Hartwell: Level: 1.6 feet below full. Temp: Low 50s. Clarity: Clear: Stained in the creeks and clear on the lower end.
Bass: Tournament angler Kerry Partain reports, “The weather is starting to warm up, and the bass are on the move and feeding up as they prepare for the spawn. March is an exciting time in fishing as the water begins to warm. You can catch some big females as they migrate shallow. The weather really dictates your fishing presentation this time a year, so plan accordingly. On a warming trend, you can really catch them shallow in the creeks and rivers around rocks and wood on crankbaits, spinnerbaits, jigs or Texas-rigged creature baits. On colder days, you will have to slow down and fish deeper rocks and points close to deep water with jerkbaits, jigs and Carolina-rigged Zoom finesse worms or lizards. Later in the month as the water continues to warm into the 60s, the spawn will be in full swing, and you will have to fish shallow flats and pockets.”
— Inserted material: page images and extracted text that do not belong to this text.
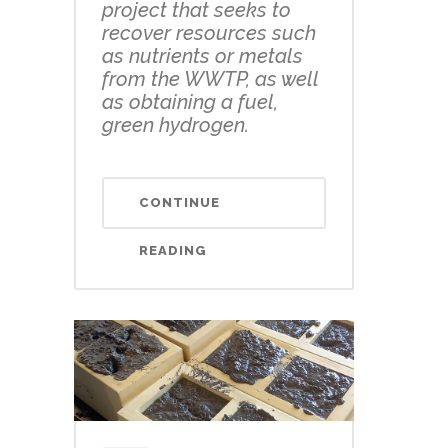
project that seeks to
recover resources such
as nutrients or metals
from the WWTP, as well
as obtaining a fuel,
green hydrogen.
CONTINUE
READING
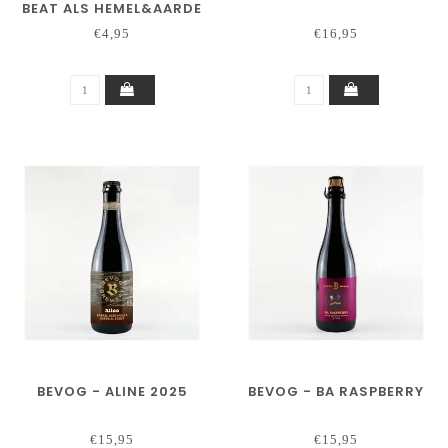
BEAT ALS HEMEL&AARDE
€4,95
€16,95
BEVOG - ALINE 2025
BEVOG - BA RASPBERRY
€15,95
€15,95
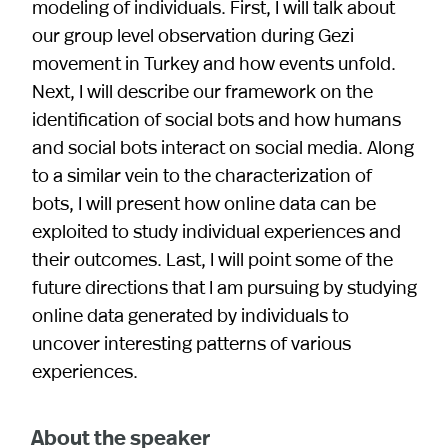
modeling of individuals. First, I will talk about
our group level observation during Gezi
movement in Turkey and how events unfold.
Next, I will describe our framework on the
identification of social bots and how humans
and social bots interact on social media. Along
to a similar vein to the characterization of
bots, I will present how online data can be
exploited to study individual experiences and
their outcomes. Last, I will point some of the
future directions that I am pursuing by studying
online data generated by individuals to
uncover interesting patterns of various
experiences.
About the speaker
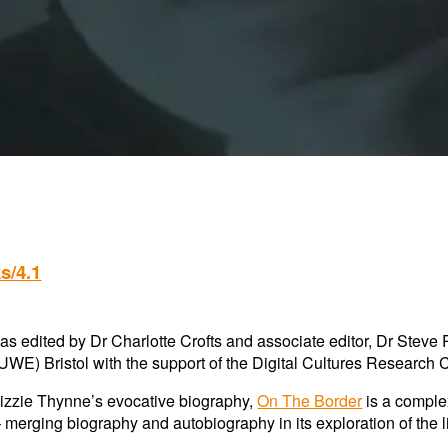
s/4.1
s edited by Dr Charlotte Crofts and associate editor, Dr Steve 
UWE) Bristol with the support of the
Digital Cultures Research 
Lizzie Thynne’s evocative biography,
On The Border
is a comple
 merging biography and autobiography in its exploration of the l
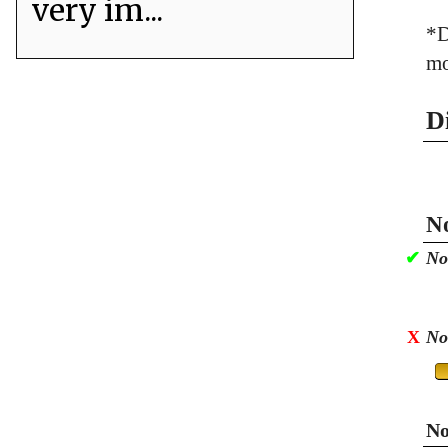
very im...
*D
mo
D
No
✔
No
X
No
No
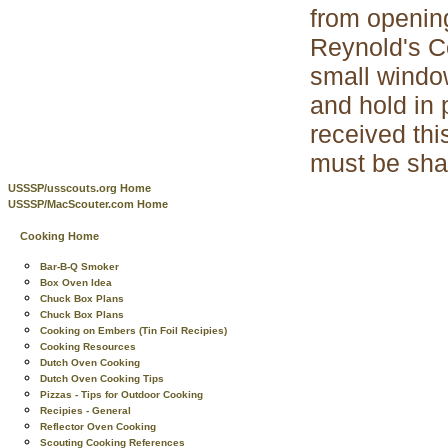
from opening
Reynold's Co
small window
and hold in 
received thi
must be sha
USSSP/usscouts.org Home
USSSP/MacScouter.com Home
Cooking Home
Bar-B-Q Smoker
Box Oven Idea
Chuck Box Plans
Chuck Box Plans
Cooking on Embers (Tin Foil Recipies)
Cooking Resources
Dutch Oven Cooking
Dutch Oven Cooking Tips
Pizzas - Tips for Outdoor Cooking
Recipies - General
Reflector Oven Cooking
Scouting Cooking References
Linesides: Guide Preston Harden reports, “March is when I striper fish like I bass fish. I am also catching hybrids, largemouth and spots. The fish follow the bait as the bait seeks the warmest water. The fish and bait move to the shallowest water. A small fluke or other shad-imitating artificial will catch an array of fish. I fish afternoons in March because the water warms and the fishing gets better later in the day. Wind-blown pockets and points hold more fish than the leeward banks. Look for fish up lake in the main rivers and creeks. Bait fishing is tough in March, unless you use medium shiners on light line. Some big fish will be caught pulling big gizzard shad in the backs of major creeks. Fishing with blueback herring turns on in April, but March is tops for artificial.”
Crappie: Preston reports, “Crappie fishing peaks in March as they move shallow in preparation to spawn. Work small crappie jigs around docks and bridges, trying to keep the jig in the dark. Look for crappie to migrate farther back into the major creeks as March progresses. I use 4-lb. test line and a 1/32-oz. jig head with a small soft plastic.”